Wednesday, September 27, 2017

Improving Operational Wargaming: It’s All Fun and Games Until Someone Loses a War

Summary and Critique by Claude Bingham


As part of an initiative to reinvent wargaming in the Department of Defense, Lt. Col. Matthew E. Hanson wrote this monograph to explore the strengths and pitfalls of wargaming. Wargames have ten pathologies, or elements of a wargame that are subject to failure. They are: objectives, scenario, database, models, rules and procedures, infrastructure, participants (including players, controllers, and observers), analysis, culture and environment, and audiences.

Any one, or multiple, of these can fail to be designed correctly, balanced properly, or evaluated accurately. Wargames are often underspecified in their inclusion of existing doctrine into game design and inconvenient outcomes can be rejected or disregarded. The most important idea from this study is that military doctrine often diverges from wargaming and neglects to integrate lessons learned into living doctrine.

Game Element Analysis, or GEA and wargame failure modes can be used to develop wargames and evaluate wargame outcomes and doctrine. Instead of choosing the United States' plan for Midway, Lt. Col. Hanson chose Japan's because of evident failures to evaluate results of their wargame plan. Hanson explains wargaming as a "synthetic experience" to test decision-making and strategy in an environment with limited information. He also states that a good wargame not only proves or disproves the effectiveness of evaluated strategies, but also reveals flaws and gaps in those strategies. A bad wargame will fail to push a strategy far enough.

Japan's loss at the Battle of Midway was not only affected by poor wargaming, but also Japan's early naval successes during WWII. Planning suffered because of an unwillingness to challenge that momentum procedurally. Additionally, wargame outcomes that were seen as undesirable were completely disregarded. This confidence led to a wargame scenario that left Midway's attacking battle group underpowered and a verbal order to keep bombers in reserve was unheaded.


This study did an excellent job showing both the value and pitfalls of a wargame scenario. It also used quotes from Japanese officers that speak to their realization of what went wrong. Like in most cases, wargames are affected greatly by human error, especially that which underestimates the ability of an adversary to fight back. I feel that this research was missing an important piece, however.
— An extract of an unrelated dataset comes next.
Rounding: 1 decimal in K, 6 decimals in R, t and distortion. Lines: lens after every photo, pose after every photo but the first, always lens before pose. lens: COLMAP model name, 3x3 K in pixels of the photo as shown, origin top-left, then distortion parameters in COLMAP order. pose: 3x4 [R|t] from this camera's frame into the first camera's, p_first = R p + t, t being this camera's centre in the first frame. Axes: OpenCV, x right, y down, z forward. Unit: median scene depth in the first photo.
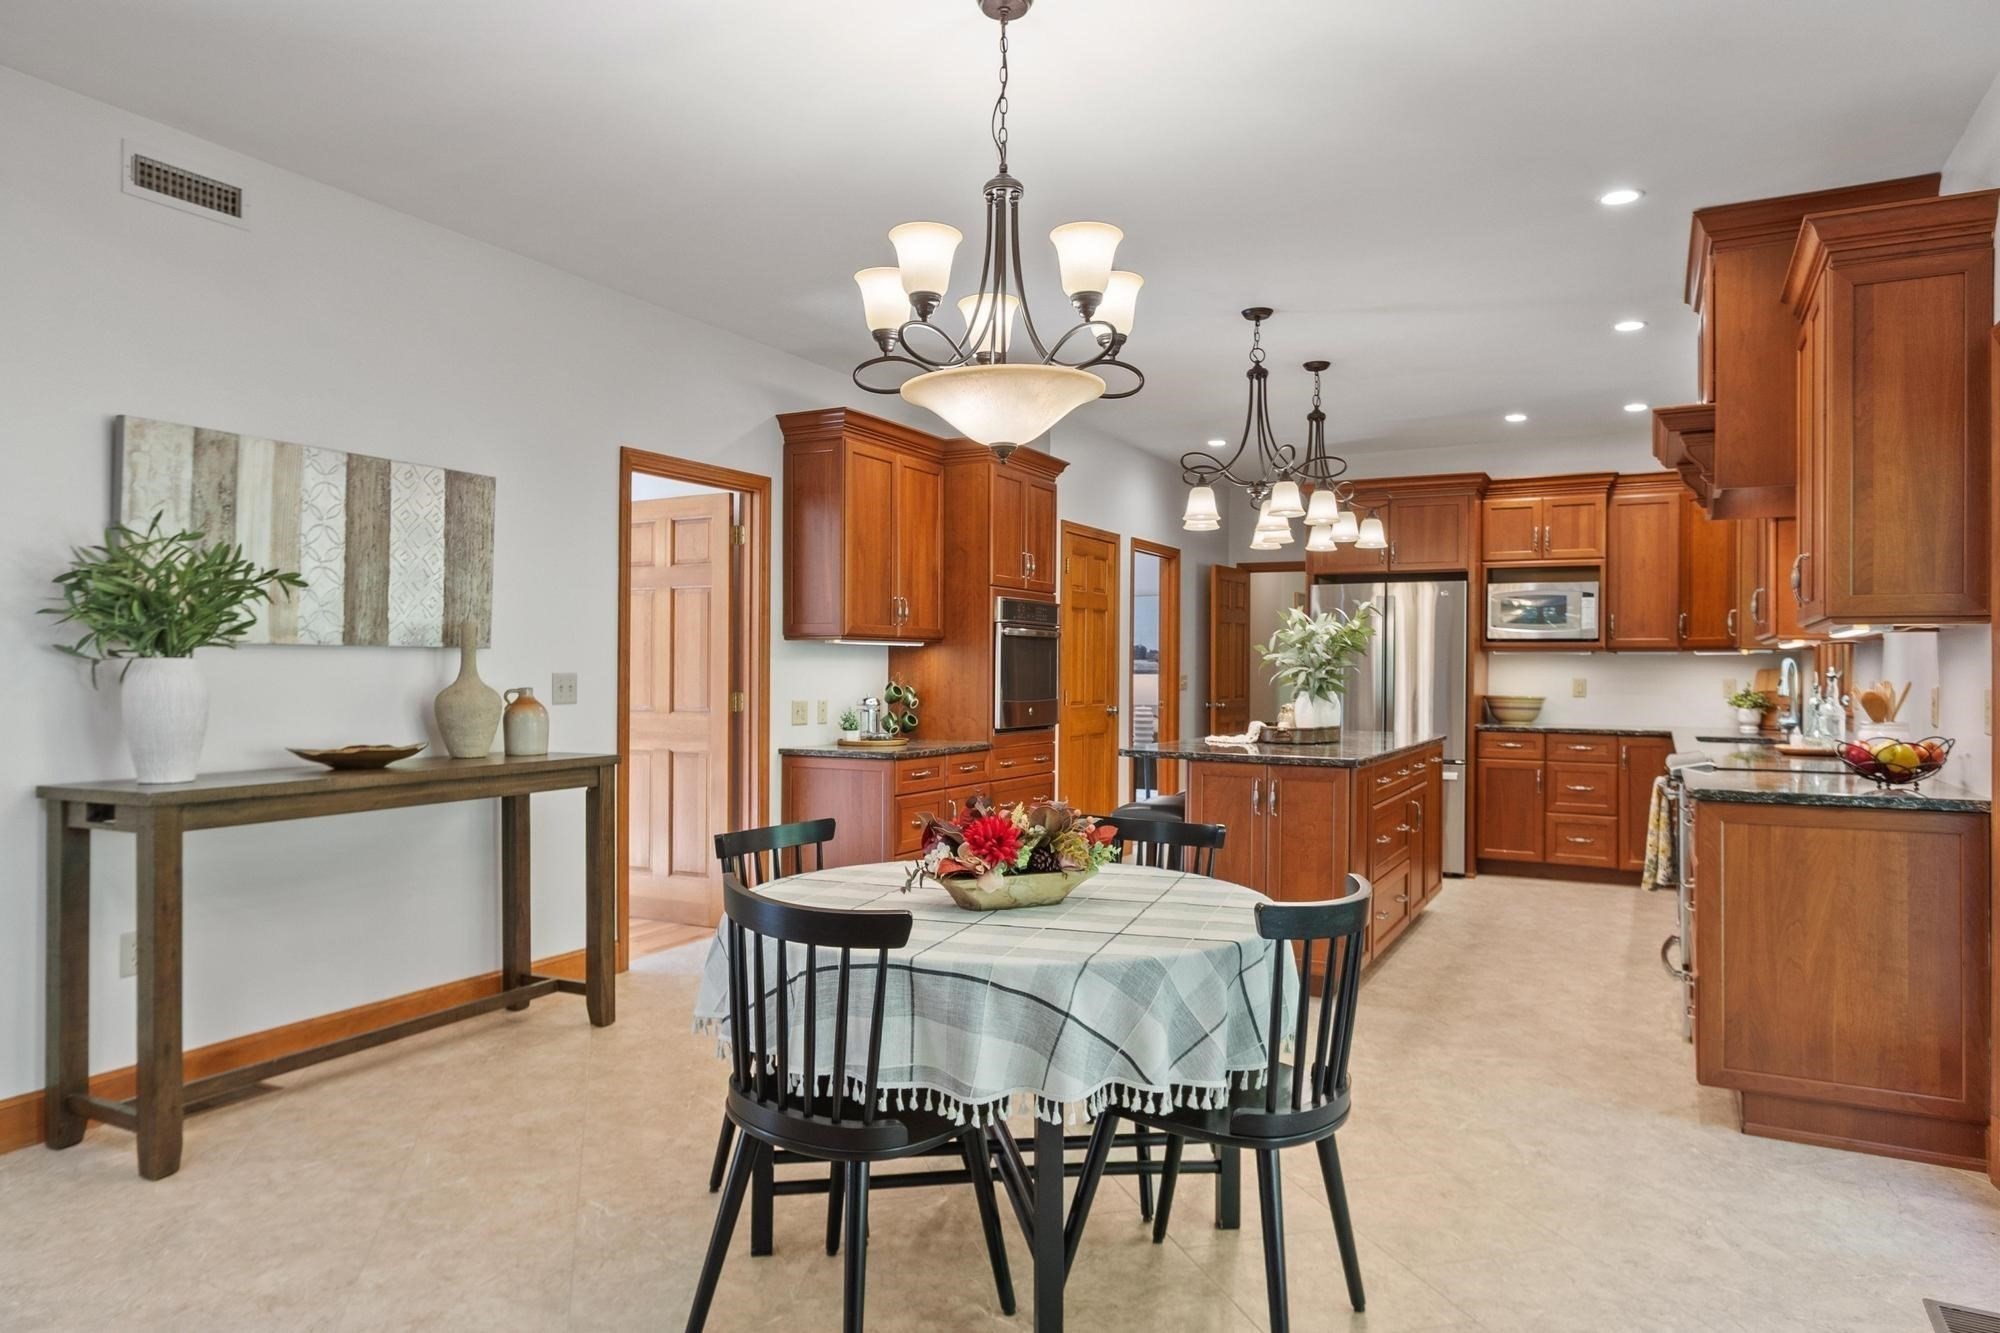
lens RADIAL K [[1259.2, 0, 1003.9], [0, 1259.2, 664.8], [0, 0, 1]] dist [-0.000986, 0.000454]
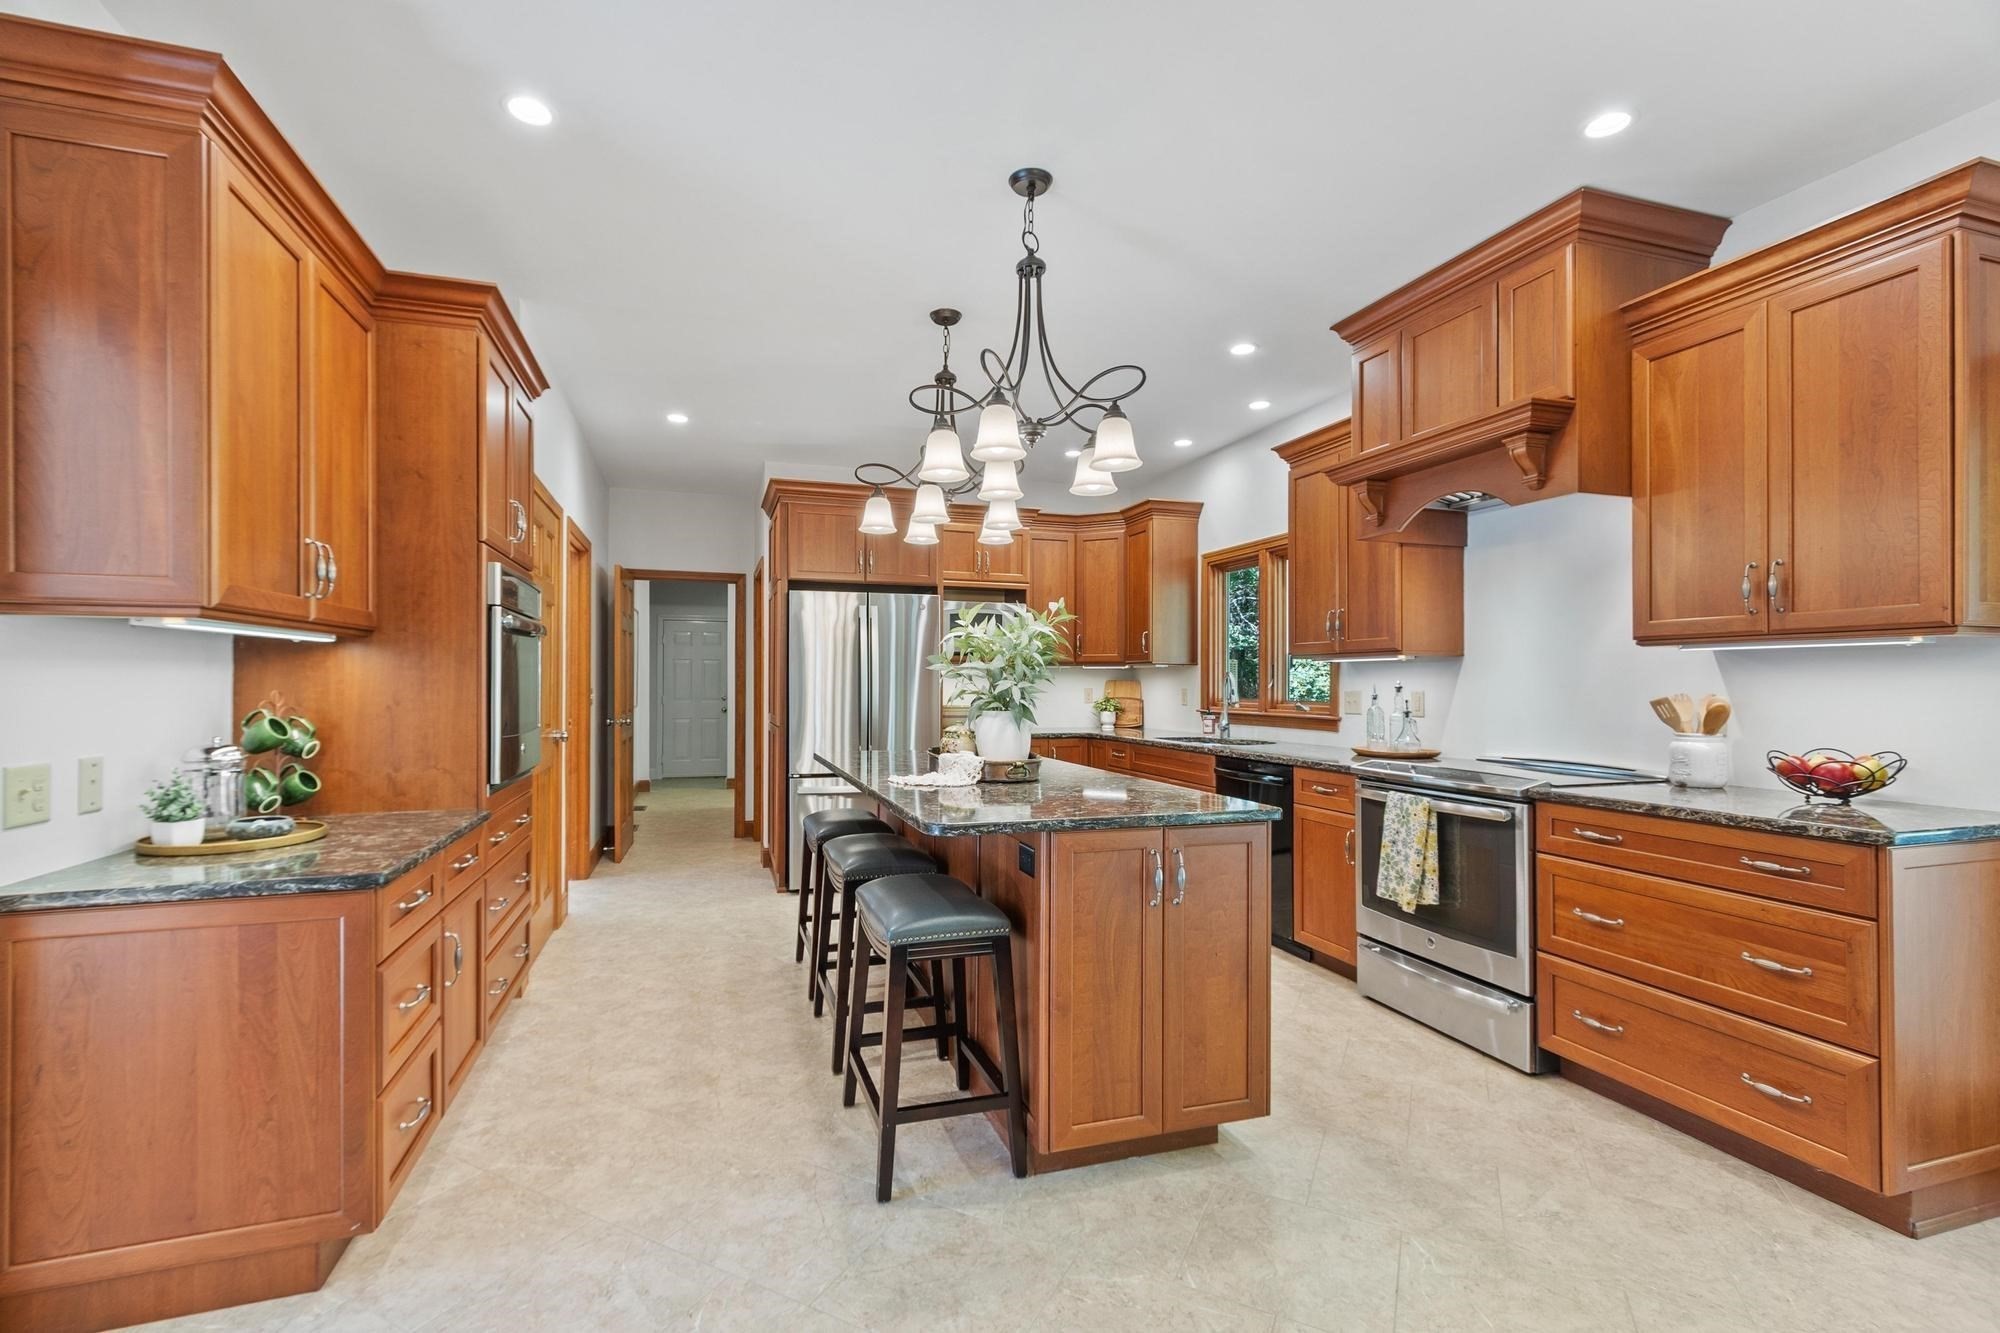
lens RADIAL K [[873.4, 0, 989.6], [0, 873.4, 674.4], [0, 0, 1]] dist [0.004205, -0.000177]
pose [[0.699816, 0.002005, 0.714320, -0.141461], [-0.000029, 0.999996, -0.002778, 0.000019], [-0.714323, 0.001923, 0.699814, 0.561427]]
It does not recommend absolute dedication to recording all procedural discussions during a wargame's development, Course-of-Action, or post-mortem. That appears to be a must. No stone can be left unturned.


  1. While he did do a good job of stating which aspects can be poorly designed, I think he's stating a lot of obvious facts. If any parts of wargaming are poorly designed, the war game will not be effective. A good way to not state the obvious would be to examine how a poor design of each of those aspects leads to a failed war game.
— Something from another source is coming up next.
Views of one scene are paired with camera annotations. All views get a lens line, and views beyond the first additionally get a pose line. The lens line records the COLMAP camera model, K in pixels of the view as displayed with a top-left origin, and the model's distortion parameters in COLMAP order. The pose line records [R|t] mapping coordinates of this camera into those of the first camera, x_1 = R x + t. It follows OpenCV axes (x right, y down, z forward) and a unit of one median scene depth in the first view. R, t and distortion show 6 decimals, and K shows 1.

  2. That is actually referenced. There is a separate article that lays out all ten pathologies of war games. The main ones that affected the Japanese Midway Battle Plan were described in detail in Hanson's article.

  3. I believe that not only in wargaming, but in the a broad scope of the field of intelligence itself does human error play arguably the most important part in intelligence failures. Whether it be underestimating an adversary's ability to fight back or a failure in identifying their course of action due to biases such as mirror imaging, the decision-making aspect of wargaming and real life situations will always be subject to human error.
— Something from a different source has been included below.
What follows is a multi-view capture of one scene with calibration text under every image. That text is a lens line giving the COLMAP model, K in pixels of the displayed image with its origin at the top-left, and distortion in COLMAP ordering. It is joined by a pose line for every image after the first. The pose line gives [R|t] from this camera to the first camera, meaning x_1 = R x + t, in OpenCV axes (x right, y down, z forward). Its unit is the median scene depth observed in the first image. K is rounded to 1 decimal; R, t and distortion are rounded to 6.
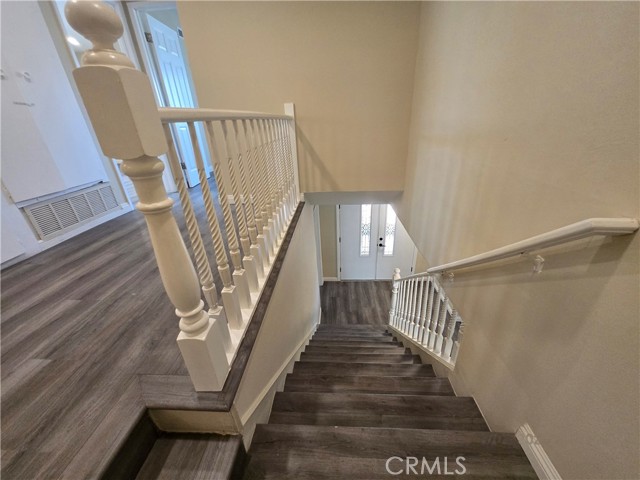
lens RADIAL K [[250.2, 0, 324.4], [0, 250.2, 238.4], [0, 0, 1]] dist [0.000318, -0.000633]
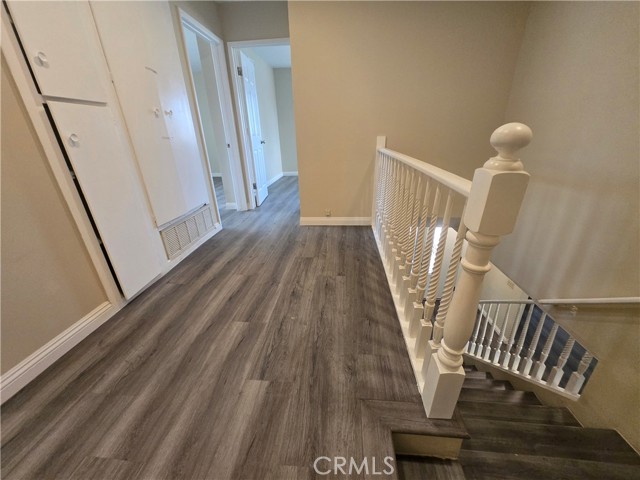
lens RADIAL K [[250.2, 0, 324.4], [0, 250.2, 237.5], [0, 0, 1]] dist [0.000318, -0.000633]
pose [[0.999297, 0.027826, -0.025116, -0.610230], [-0.028931, 0.998579, -0.044751, -0.085973], [0.023835, 0.045447, 0.998682, -0.108379]]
  4. Wargaming can definitely be considered as a tool to reduce uncertainty, something that can be extremely valuable in a war context. Nonetheless, my question is as follows. Does the author provide recommendations that can be used to deal with the so called pathologies?

  5. War gaming when specified correctly can enlighten strategic values in some plans while poking holes and being able ti identify gaps in current strategies. This raises the question of how do you specify a war game for an entity who acts irrationally and does respond to situations rationally. Such is the case with North Korea could there be an effective way to design and test strategies with a leader who is to the American mind irrational.